We do not know the answer exactly but we do know that PM exist in minimum amounts .Well,I found an interesting article about PM content in PC,it is written in japanese,take a look.

Kindest regards.

Manuel


----------



## Claudie (Jan 23, 2012)

I downloaded it but I cannot read Japanese.... :|


----------



## Juan Manuel Arcos Frank (Jan 23, 2012)

Claudie:

Me neither,but the graphics are in english and there is an abstract in english,take a look.

Kindest regards.

Manuel


----------



## s2550 (Jan 23, 2012)

Forward to page 7, charts are in English


----------



## patnor1011 (Jan 24, 2012)

Good catch Manuel.


----------



## jack_burton (Jan 24, 2012)

Very cool. I wonder what kind of PC they used. Not all of them are built the same.


----------



## Anonymous (Jan 24, 2012)

The only way they came up with these figures is if the used a P4 board.There are not too many cpu's that will yield .008gr of Au.At that rate it would take 125 of them,to recover a gram of Au.Everything else sounds about right though.


----------



## Claudie (Jan 24, 2012)

Interesting that a CD drive contains more Gold than the processor. :|


----------



## johnny309 (Jan 24, 2012)

Sorry....but......it didn't add up.....who made this must be falling asleep

Examples:
1)CPU weight(cpu package)...503,60 grams....?
2)Electric power cover...weight=276.46....but Fe=280 and Zn=0.92
3)Cords...are listed 0 grams...but they contain Cu,Sb,Pb and plastic
4) Pb is listed everywhere....but is forbitten in solder alloys.....ROHs..

Funny joke....


----------



## Claudie (Jan 24, 2012)

johnny309 said:


> Sorry....but......it didn't add up.....who made this must be falling asleep
> 
> Examples:
> 1)CPU weight(cpu package)...503,60 grams....?
> ...




CPU package must include and Aluminum/Copper heat sink & fan
but I think you are right, the numbers don't appear to add up.... :|


----------



## Anonymous (Jan 26, 2012)

A couple of things to remember here,
#1: They are in a foreign country,and their terminology may not be exactly the same as ours.
#2 : The use the word "package" in several test results,so I am positive that it includes things like heatsinks,and fans.
#3 : Everything does sound about right if this were a P4 computer.I am sure the "cable" thing was a simple mistke,considering that they are showing over 3 ounces of copper in it.


----------



## Fischer.Dave (May 7, 2012)

Simply copy the text, page by page, into Google Translate, I only tested a few sections (3 to 5 paragraphs or so) randomly through the pdf but it seemed to work and make sense, although I'm sure many of you could make more sense of it than myself.
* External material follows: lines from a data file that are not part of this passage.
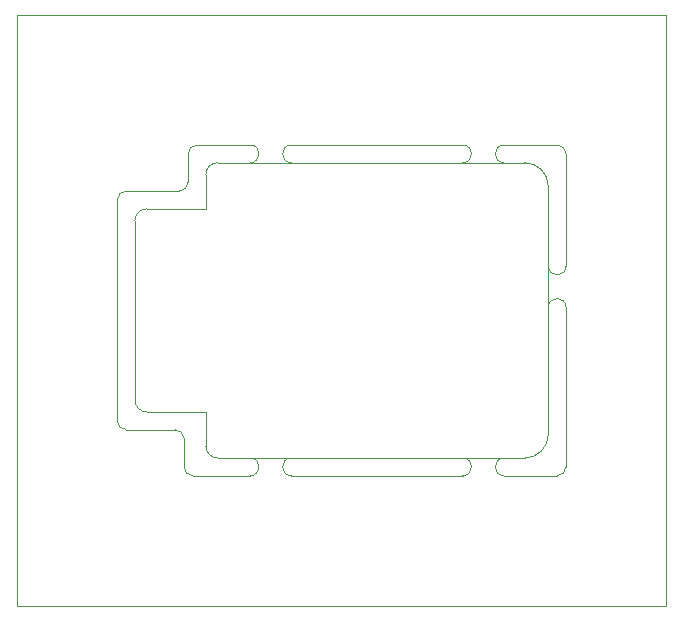
<source format=gbr>
%TF.GenerationSoftware,Altium Limited,Altium Designer,24.8.2 (39)*%
G04 Layer_Color=16711935*
%FSLAX45Y45*%
%MOMM*%
%TF.SameCoordinates,B03309B8-0E9A-45A2-8570-9956D1A1A338*%
%TF.FilePolarity,Positive*%
%TF.FileFunction,Keep-out,Top*%
%TF.Part,CustomerPanel*%
G01*
G75*
%TA.AperFunction,NonConductor*%
%ADD140C,0.10000*%
D140*
X4650000Y3825000D02*
G03*
X4575000Y3900000I-75000J0D01*
G01*
X4575000Y1100000D02*
G03*
X4650000Y1175000I0J75000D01*
G01*
X1415000Y1175000D02*
G03*
X1490000Y1100000I75000J-0D01*
G01*
X1415000Y1415000D02*
G03*
X1340000Y1490000I-75000J0D01*
G01*
X850000Y1565000D02*
G03*
X925000Y1490000I75000J-0D01*
G01*
X925000Y3510000D02*
G03*
X850000Y3435000I-0J-75000D01*
G01*
X1375000Y3510000D02*
G03*
X1450000Y3585000I0J75000D01*
G01*
X1525000Y3900000D02*
G03*
X1450000Y3825000I-0J-75000D01*
G01*
X2325000Y1250000D02*
G03*
X2325000Y1100000I0J-75000D01*
G01*
X1975000Y1100000D02*
G03*
X1975000Y1250001I0J75000D01*
G01*
X4125000Y1250000D02*
G03*
X4125000Y1100000I0J-75000D01*
G01*
X3775000Y1100000D02*
G03*
X3775000Y1250001I0J75000D01*
G01*
X4650000Y2525000D02*
G03*
X4500000Y2525000I-75000J0D01*
G01*
X4500000Y2875000D02*
G03*
X4650001Y2875000I75000J0D01*
G01*
X3775000Y3750000D02*
G03*
X3775000Y3900000I0J75000D01*
G01*
X4125000Y3900000D02*
G03*
X4125000Y3750000I0J-75000D01*
G01*
X2325000Y3900000D02*
G03*
X2325000Y3750000I0J-75000D01*
G01*
X1975000Y3750000D02*
G03*
X1975000Y3900000I0J75000D01*
G01*
X4500001Y3550000D02*
G03*
X4300001Y3750000I-200000J0D01*
G01*
Y1250000D02*
G03*
X4500001Y1450000I0J200000D01*
G01*
X1700001Y3750000D02*
G03*
X1600001Y3650000I0J-100000D01*
G01*
Y1350000D02*
G03*
X1700001Y1250000I100000J0D01*
G01*
X1100001Y3360000D02*
G03*
X1000001Y3260000I0J-100000D01*
G01*
Y1740000D02*
G03*
X1100001Y1640000I100000J0D01*
G01*
X1100001D02*
X1600000D01*
Y1350000D02*
Y1640000D01*
X1100001Y3360000D02*
X1600000D01*
Y3650000D01*
X4500000Y2525000D02*
X4500001Y1450000D01*
X4125000Y3750000D02*
X4300001D01*
X4500000Y3550000D02*
X4500000Y2875000D01*
X2325000Y3750000D02*
X3775000Y3750000D01*
X1700001Y1250000D02*
X1975000D01*
X1700001Y3750000D02*
X1975000D01*
X4125000Y1250000D02*
X4300000D01*
X4125000Y1100000D02*
X4575000D01*
X4650000Y1175000D02*
Y2524999D01*
X1415000Y1174724D02*
Y1415000D01*
X1489724Y1100000D02*
X1975000D01*
X925000Y1490000D02*
X1340000D01*
X850000Y1565000D02*
Y3435000D01*
X925000Y3510000D02*
X1375000D01*
X1450000Y3585000D02*
Y3825000D01*
X1525000Y3900000D02*
X1975000D01*
X4125001D02*
X4575000D01*
X4650000Y3825000D02*
X4650001Y2875000D01*
X2325000Y3900000D02*
X3775000D01*
X2915000Y1100000D02*
X3775000D01*
X2325000D02*
X2914999D01*
X2325000Y1250000D02*
X3775000Y1250000D01*
X1000001Y1740000D02*
Y3260000D01*
X-2Y4999995D02*
X5499998D01*
Y-5D02*
Y4999995D01*
X-2Y-5D02*
Y4999995D01*
Y-5D02*
X5499998D01*
X999999Y1739996D02*
G03*
X1099999Y1639996I100000J0D01*
G01*
Y3359996D02*
G03*
X999999Y3259996I0J-100000D01*
G01*
X1599999Y1349996D02*
G03*
X1699999Y1249996I100000J0D01*
G01*
Y3749996D02*
G03*
X1599999Y3649996I0J-100000D01*
G01*
X4299999Y1249995D02*
G03*
X4499999Y1449996I0J200000D01*
G01*
Y3549996D02*
G03*
X4299999Y3749996I-200000J0D01*
G01*
X999999Y1739996D02*
Y3259996D01*
X1599997Y1349996D02*
Y1639996D01*
X1099998D02*
X1599997D01*
Y3359996D02*
Y3649996D01*
X1099998Y3359996D02*
X1599997D01*
X4499999Y1449996D02*
Y3549996D01*
X1699997Y1249996D02*
X4299999D01*
X1699997Y3749996D02*
X4299999D01*
%TF.MD5,3edeb7f5c83c6fde994e09dfce4da72a*%
M02*

</source>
Not sure if anyone even is interested, but I saw an opportunity to possibly add something to the discussion (a rare thing here for a newcomer). Just want to say thank you to all of the experienced members for their wisdom and to all of the "noobs" for all of their mistakes and flawed logic, a mistake is a mistake, just because its not mine doesn't mean I can't learn from it. Thanks again.


----------